Gore and tipping points
I missed him last Saturday night but sure didn’t Sunday morning when I found my e-mail in-box stuffed with video forwards and transcripts from former Vice President Al Gore’s surprise appearance on Saturday Night Live.
He performed as “President Gore” and spoke from a parallel universe in which he was actually elected president in 2000 instead of that other fellow. With great authority, he described his reign as 43rd president. He mentioned global warming (it had been stopped), gas prices (about 19 cents a gallon), the national budget surplus ($11 trillion) and the chief justice of the Supreme Court (George Clooney). “Right now in the second week of May 2006, we are facing perhaps the worst gas crisis in history,” he deadpanned. “We have way too much gasoline!” Et cetera.
The stunt was funny, yeah, but kinda bittersweet, too.

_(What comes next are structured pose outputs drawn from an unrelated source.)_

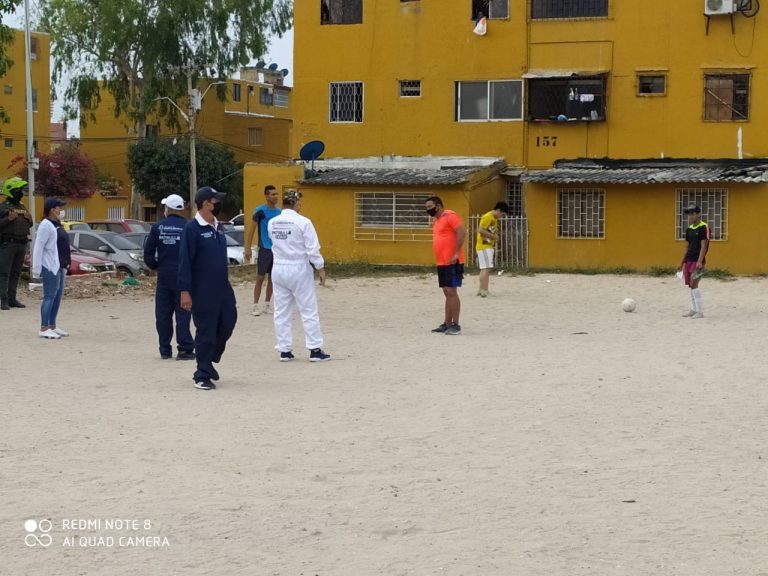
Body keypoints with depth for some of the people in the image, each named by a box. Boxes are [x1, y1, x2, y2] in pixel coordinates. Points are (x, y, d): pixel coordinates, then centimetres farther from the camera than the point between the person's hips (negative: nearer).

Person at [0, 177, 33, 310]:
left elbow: (29, 226, 24)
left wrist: (30, 219, 4)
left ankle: (12, 299, 12)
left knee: (16, 273, 8)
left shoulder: (22, 207, 16)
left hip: (22, 244, 7)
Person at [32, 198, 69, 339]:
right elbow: (38, 248, -17)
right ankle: (44, 329, -8)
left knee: (58, 296, 12)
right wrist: (36, 269, -20)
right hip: (50, 266, -10)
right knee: (49, 297, -9)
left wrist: (64, 266, 18)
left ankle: (52, 327, 19)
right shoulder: (46, 225, -13)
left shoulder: (56, 224, 17)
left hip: (59, 266, 10)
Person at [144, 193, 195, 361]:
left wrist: (154, 266, 17)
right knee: (182, 313, 0)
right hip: (183, 276, -2)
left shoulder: (158, 227, 1)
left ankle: (165, 350, 12)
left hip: (164, 276, 2)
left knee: (163, 314, 9)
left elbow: (148, 251, 2)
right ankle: (185, 349, -3)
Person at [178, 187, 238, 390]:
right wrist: (185, 291, -17)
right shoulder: (192, 228, -12)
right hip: (203, 291, -7)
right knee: (205, 332, -2)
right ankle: (202, 375, 8)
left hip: (222, 288, 7)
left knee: (228, 322, 9)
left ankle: (209, 361, 28)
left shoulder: (217, 227, 12)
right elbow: (185, 261, -14)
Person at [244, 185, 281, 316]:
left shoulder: (279, 212, 8)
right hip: (265, 249, -5)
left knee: (272, 278, 8)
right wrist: (248, 248, -13)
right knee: (260, 278, -3)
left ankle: (267, 305, 17)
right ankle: (255, 306, 1)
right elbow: (252, 229, -8)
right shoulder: (260, 211, -9)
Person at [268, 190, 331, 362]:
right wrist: (321, 269, -4)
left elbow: (275, 244, 10)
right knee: (309, 311, 4)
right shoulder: (303, 222, -13)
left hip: (279, 269, 4)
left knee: (282, 312, 10)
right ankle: (315, 350, 4)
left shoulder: (272, 223, 0)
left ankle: (284, 350, 13)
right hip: (299, 270, -4)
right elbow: (313, 249, -12)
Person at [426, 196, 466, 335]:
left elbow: (462, 233, -19)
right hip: (441, 263, 9)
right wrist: (439, 260, 17)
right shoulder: (436, 221, 17)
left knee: (451, 291, -9)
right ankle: (447, 324, 15)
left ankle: (456, 325, -7)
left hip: (452, 263, -9)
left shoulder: (450, 216, -11)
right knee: (447, 292, 11)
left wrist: (456, 253, -22)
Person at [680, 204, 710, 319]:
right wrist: (684, 261, 22)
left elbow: (704, 246, -15)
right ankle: (693, 309, 17)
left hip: (698, 261, -8)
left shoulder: (704, 227, -10)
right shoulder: (689, 229, 14)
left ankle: (700, 311, -12)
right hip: (689, 261, 8)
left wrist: (700, 261, -22)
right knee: (691, 285, 10)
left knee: (693, 285, -14)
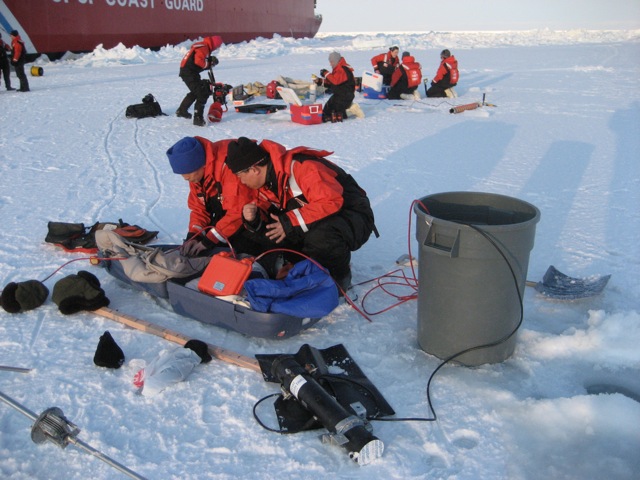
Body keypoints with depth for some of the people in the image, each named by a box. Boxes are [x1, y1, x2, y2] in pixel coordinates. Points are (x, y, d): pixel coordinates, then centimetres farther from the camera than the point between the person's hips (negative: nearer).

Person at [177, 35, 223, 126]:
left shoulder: (204, 47, 14)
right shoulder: (203, 48, -17)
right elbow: (199, 61, -28)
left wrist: (210, 59, 1)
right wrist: (209, 63, -12)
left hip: (187, 71, 11)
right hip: (189, 73, -11)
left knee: (195, 92, 29)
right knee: (202, 94, -10)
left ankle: (182, 110, 41)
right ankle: (198, 118, -10)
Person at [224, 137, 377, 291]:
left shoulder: (300, 167, -27)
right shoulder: (266, 180, 1)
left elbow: (331, 203, -33)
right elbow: (268, 214, 4)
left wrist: (290, 222, -33)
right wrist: (253, 219, -19)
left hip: (352, 218, -8)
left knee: (321, 237, -40)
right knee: (261, 235, -7)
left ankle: (339, 276, -8)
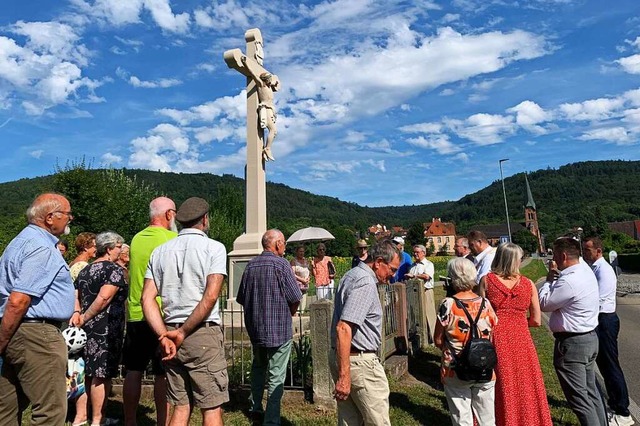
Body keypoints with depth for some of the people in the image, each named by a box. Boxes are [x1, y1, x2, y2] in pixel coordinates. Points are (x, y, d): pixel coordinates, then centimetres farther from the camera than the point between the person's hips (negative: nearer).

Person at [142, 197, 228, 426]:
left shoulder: (160, 251, 10)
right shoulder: (213, 247, -4)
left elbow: (147, 298, 2)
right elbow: (210, 296, -15)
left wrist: (165, 335, -5)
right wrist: (183, 333, -10)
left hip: (172, 334, 5)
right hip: (204, 334, -5)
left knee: (181, 407, 14)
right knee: (212, 407, 3)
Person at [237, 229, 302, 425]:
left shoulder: (251, 265, 2)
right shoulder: (281, 264, -14)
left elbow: (242, 298, 9)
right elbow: (295, 298, -14)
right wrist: (290, 314, 6)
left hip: (255, 328, 6)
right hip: (279, 329, -6)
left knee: (258, 368, 25)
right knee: (276, 376, 3)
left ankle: (256, 409, 36)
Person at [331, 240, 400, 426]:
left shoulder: (353, 274, 12)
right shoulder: (366, 283, -19)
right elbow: (343, 328, -28)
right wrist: (344, 375, -26)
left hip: (341, 357, 10)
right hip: (360, 362, -10)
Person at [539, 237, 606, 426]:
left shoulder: (569, 281, -26)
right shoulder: (587, 272, 6)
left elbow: (544, 303, -16)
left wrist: (549, 280, -6)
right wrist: (556, 278, 2)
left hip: (572, 343, -10)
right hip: (590, 338, 10)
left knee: (578, 397, 0)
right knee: (591, 390, 22)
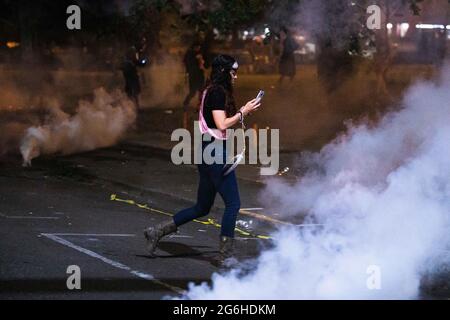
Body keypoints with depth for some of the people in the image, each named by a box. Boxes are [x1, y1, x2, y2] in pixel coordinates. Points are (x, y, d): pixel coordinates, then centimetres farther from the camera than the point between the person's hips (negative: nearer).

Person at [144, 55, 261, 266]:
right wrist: (243, 112, -10)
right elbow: (222, 124, -19)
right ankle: (225, 255, -2)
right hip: (216, 152, -10)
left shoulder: (211, 92, 17)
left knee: (202, 207, 14)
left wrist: (241, 113, 14)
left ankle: (157, 232, 14)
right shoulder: (218, 93, -13)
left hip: (207, 152, 10)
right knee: (233, 203, -4)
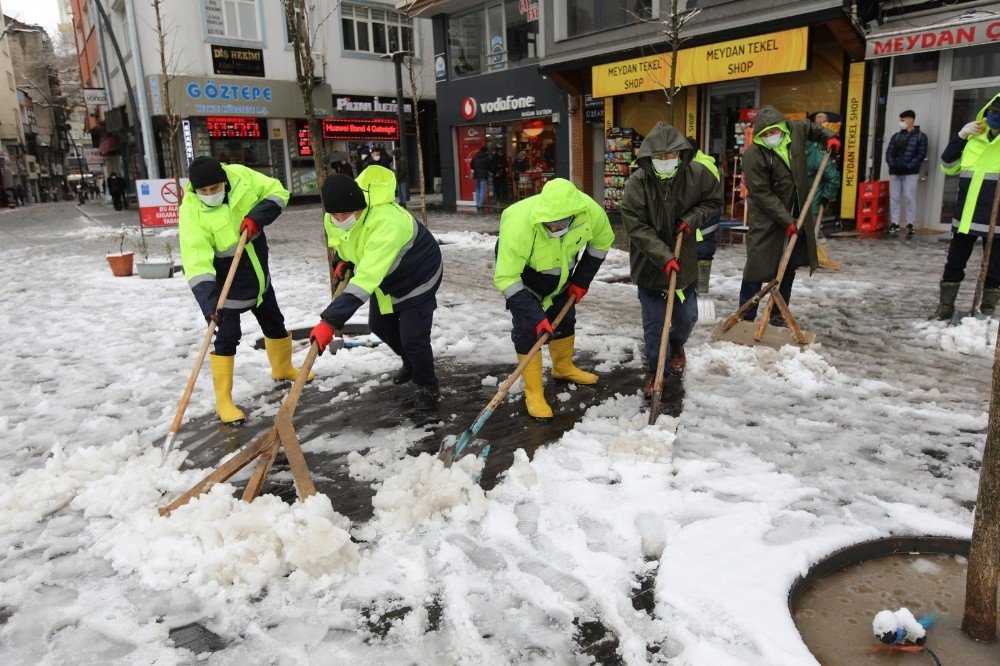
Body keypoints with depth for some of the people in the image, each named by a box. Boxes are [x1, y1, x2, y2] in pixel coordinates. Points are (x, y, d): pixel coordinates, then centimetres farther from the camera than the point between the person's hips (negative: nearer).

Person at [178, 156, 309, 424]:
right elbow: (196, 261, -32)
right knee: (226, 338, -7)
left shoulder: (240, 175, -16)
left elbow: (277, 192, -5)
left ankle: (283, 368, 45)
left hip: (259, 275, 5)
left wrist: (258, 215, -23)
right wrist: (208, 298, -43)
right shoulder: (191, 212, -26)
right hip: (226, 284, -5)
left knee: (274, 323, 20)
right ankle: (223, 400, 6)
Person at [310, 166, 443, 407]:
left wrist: (330, 321, -54)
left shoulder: (386, 222, -44)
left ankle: (427, 386, 17)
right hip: (385, 278, 8)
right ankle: (410, 362, 47)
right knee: (379, 324, 18)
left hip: (418, 276, -8)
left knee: (413, 336, -11)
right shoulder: (333, 219, -18)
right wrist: (343, 261, -9)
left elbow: (366, 279, -51)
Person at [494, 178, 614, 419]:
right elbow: (506, 278, -35)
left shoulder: (590, 211, -30)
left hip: (561, 268, 5)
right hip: (520, 268, -4)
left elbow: (602, 241, -6)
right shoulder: (519, 225, -43)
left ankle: (563, 368, 40)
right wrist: (535, 315, -36)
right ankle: (533, 392, 4)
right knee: (527, 330, -8)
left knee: (565, 319, 16)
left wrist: (581, 281, -6)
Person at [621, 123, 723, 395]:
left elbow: (714, 202, 7)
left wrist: (693, 218, -13)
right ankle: (655, 370, 23)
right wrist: (664, 257, -26)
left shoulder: (698, 174, -10)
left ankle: (677, 345, 49)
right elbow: (636, 228, -20)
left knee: (687, 316, 15)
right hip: (649, 263, -2)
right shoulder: (636, 183, -18)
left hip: (685, 261, 3)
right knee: (653, 322, 3)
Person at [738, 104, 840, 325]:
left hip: (795, 212, 6)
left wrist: (828, 137, 2)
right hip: (766, 217, -6)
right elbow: (762, 195, -21)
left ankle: (778, 315, 21)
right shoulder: (753, 155, -21)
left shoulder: (795, 129, -4)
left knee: (789, 266, 10)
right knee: (757, 264, -7)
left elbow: (811, 128, 23)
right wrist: (787, 221, -22)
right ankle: (746, 317, 3)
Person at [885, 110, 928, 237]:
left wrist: (909, 166, -17)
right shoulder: (896, 136, 14)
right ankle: (894, 223, 10)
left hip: (910, 173, -3)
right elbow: (889, 152, 8)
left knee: (909, 198, -3)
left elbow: (921, 154, -4)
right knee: (894, 198, 4)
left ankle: (910, 224, 2)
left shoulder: (920, 136, 4)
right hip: (895, 172, 4)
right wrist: (892, 165, -11)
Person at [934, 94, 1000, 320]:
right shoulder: (974, 138, 10)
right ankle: (946, 306, 24)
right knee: (954, 263, 11)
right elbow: (948, 167, 13)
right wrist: (960, 136, 1)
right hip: (964, 216, 4)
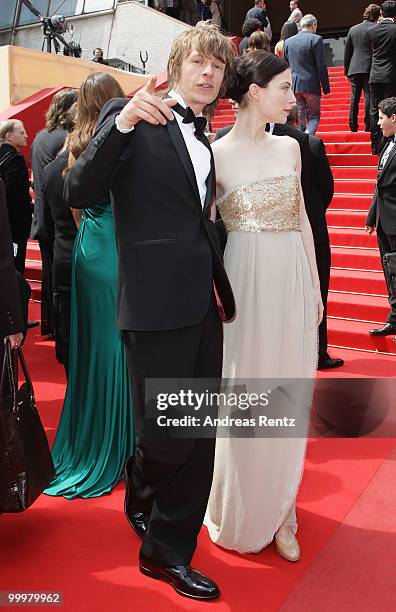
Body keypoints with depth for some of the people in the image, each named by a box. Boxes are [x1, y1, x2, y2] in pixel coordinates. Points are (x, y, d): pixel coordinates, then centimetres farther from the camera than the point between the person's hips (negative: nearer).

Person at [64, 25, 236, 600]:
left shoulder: (206, 142, 18)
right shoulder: (131, 116, -4)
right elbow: (77, 193, -14)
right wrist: (123, 123, -26)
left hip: (203, 304, 7)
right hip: (156, 304, -7)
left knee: (199, 437, 13)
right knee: (166, 438, -2)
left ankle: (168, 552, 34)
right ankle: (140, 489, 34)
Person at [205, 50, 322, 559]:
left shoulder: (289, 147, 9)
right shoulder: (216, 154, -5)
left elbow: (301, 220, 13)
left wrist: (315, 285, 10)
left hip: (293, 281, 5)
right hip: (244, 282, -4)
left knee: (285, 402, 10)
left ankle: (277, 510, 28)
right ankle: (240, 514, 26)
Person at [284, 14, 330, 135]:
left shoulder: (288, 41, 10)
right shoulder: (316, 39, -5)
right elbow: (321, 66, -8)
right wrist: (326, 88, -3)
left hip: (294, 85, 4)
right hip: (311, 85, -4)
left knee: (299, 116, 9)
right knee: (314, 115, 4)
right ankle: (309, 134, -21)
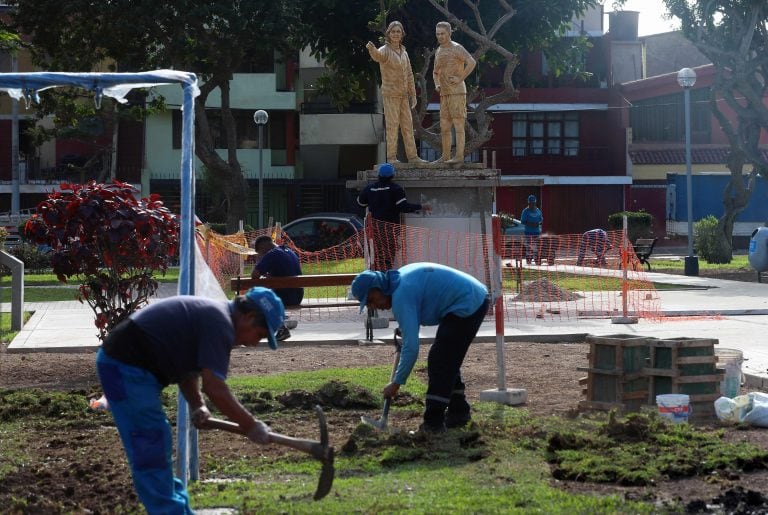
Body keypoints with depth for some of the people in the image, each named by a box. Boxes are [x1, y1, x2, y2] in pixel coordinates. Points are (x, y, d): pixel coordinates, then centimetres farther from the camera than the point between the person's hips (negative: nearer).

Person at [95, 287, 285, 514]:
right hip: (126, 368, -11)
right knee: (151, 455, -7)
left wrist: (197, 406, 7)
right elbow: (214, 388, -20)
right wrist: (251, 425, -10)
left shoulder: (211, 314, 16)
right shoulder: (220, 323, -16)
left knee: (159, 447, 18)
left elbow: (187, 370, 23)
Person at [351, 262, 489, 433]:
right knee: (448, 361, 20)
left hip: (466, 307, -10)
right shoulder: (401, 276, 10)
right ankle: (458, 412, 30)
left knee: (439, 363, -8)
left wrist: (397, 383, -14)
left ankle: (433, 423, -7)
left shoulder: (401, 297, -19)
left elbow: (411, 347, -22)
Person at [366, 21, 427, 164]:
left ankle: (412, 156, 10)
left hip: (403, 94, 6)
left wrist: (413, 94, 13)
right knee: (392, 125, -7)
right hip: (390, 94, -6)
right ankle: (391, 157, -3)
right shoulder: (385, 50, -9)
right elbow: (377, 56, -35)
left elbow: (409, 75, 16)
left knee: (407, 125, 7)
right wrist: (371, 49, -59)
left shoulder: (403, 53, 12)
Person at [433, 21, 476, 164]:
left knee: (458, 124, -9)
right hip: (444, 94, 8)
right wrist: (437, 85, 10)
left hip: (457, 92, -8)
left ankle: (459, 156, -10)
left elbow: (472, 62, -23)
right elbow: (436, 72, 30)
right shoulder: (439, 52, 18)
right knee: (444, 126, 7)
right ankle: (445, 156, 12)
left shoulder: (456, 48, -8)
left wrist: (460, 78, -21)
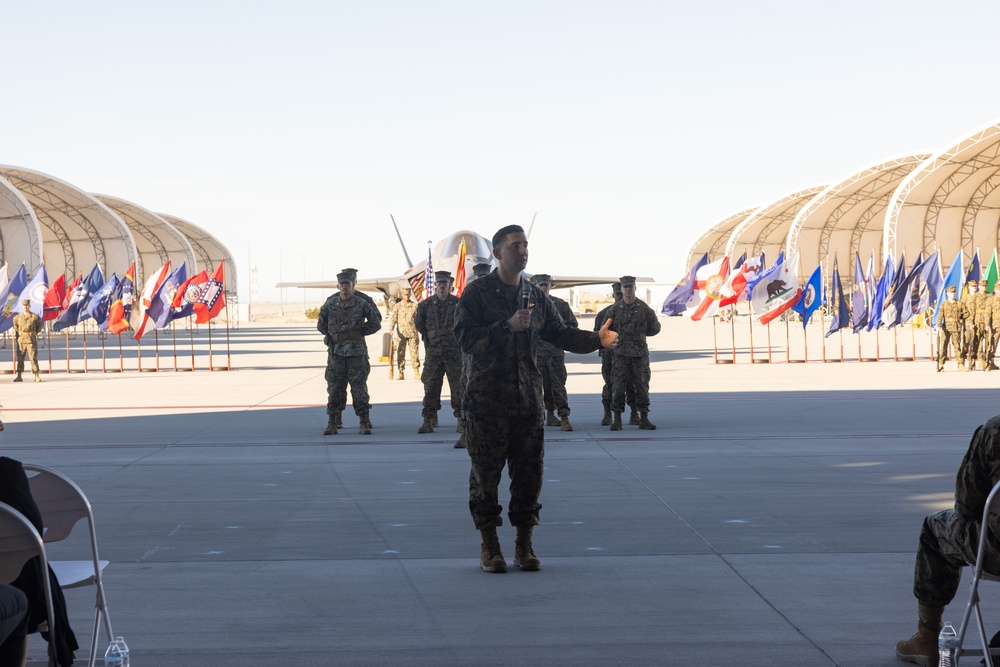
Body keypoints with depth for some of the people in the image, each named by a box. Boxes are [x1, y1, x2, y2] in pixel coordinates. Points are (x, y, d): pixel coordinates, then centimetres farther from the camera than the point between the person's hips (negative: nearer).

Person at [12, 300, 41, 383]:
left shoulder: (34, 317, -1)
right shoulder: (17, 317, 6)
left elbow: (39, 326, 13)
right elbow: (16, 327, 22)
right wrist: (19, 333, 14)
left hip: (31, 341, -2)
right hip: (21, 341, 2)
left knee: (33, 358, -3)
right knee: (20, 358, 4)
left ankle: (36, 376, 1)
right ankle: (18, 375, 8)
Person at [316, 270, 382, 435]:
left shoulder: (362, 304, 0)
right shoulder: (330, 304, 4)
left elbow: (376, 324, 6)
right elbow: (321, 325, 15)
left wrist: (358, 332, 2)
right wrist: (333, 335, 9)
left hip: (357, 352, -2)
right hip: (336, 353, 2)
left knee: (359, 388, -2)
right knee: (334, 389, 1)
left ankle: (364, 424, 2)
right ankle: (332, 424, 7)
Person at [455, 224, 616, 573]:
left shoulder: (535, 296, 12)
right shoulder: (477, 293, -4)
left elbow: (559, 333, 14)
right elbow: (466, 338, -13)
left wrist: (596, 339, -1)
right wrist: (508, 326, -23)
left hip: (528, 398, 5)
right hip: (487, 399, -5)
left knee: (529, 472, 5)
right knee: (486, 472, 0)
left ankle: (524, 544, 14)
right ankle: (489, 546, 10)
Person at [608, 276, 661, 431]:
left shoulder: (644, 309, 3)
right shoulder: (615, 309, 4)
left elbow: (655, 328, 10)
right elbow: (607, 330, 11)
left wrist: (640, 333, 7)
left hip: (640, 353, 0)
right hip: (621, 353, 0)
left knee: (642, 386, 1)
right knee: (618, 386, -4)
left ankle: (644, 419, 7)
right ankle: (617, 420, 1)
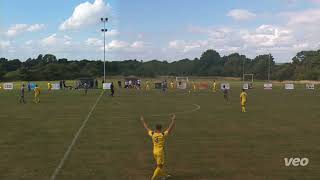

Mostly, it was meant to further hype An Inconvenient Truth, the new documentary on Gore and global warming. Made by Davis Guggenheim, the film is an effort, in Gore’s words, “to move the United States past a tipping point on climate change.”
When regular SN&R contributor Ralph Brave mentioned he was set to be included in a small group interview with Gore in Washington, D.C., I said, “Yeah, we’re interested.” It’s true that the former VP was already getting plenty of coverage in all kinds of media because of the film. But we couldn’t pass up our chance anyway.
Asked why America has done so little about climate change, Gore told Brave, “I think that there has been a determined strategy on the part of a well-financed group of companies and lobbyists that spend full time trying to confuse the American people about the truth concerning global warming. That’s not a conspiracy theory. It has been elaborately documented.”
And guess what? Not surprisingly, it’s those same companies who—bolstered by the Bush administration—are ultimately running the country today. The former VP’s comment sent me back to that foreboding feeling that settled after the 2000 election. And though Gore told Brave he wouldn’t be running for president in 2008, count me among those who hope he’ll hit a tipping point and change his mind.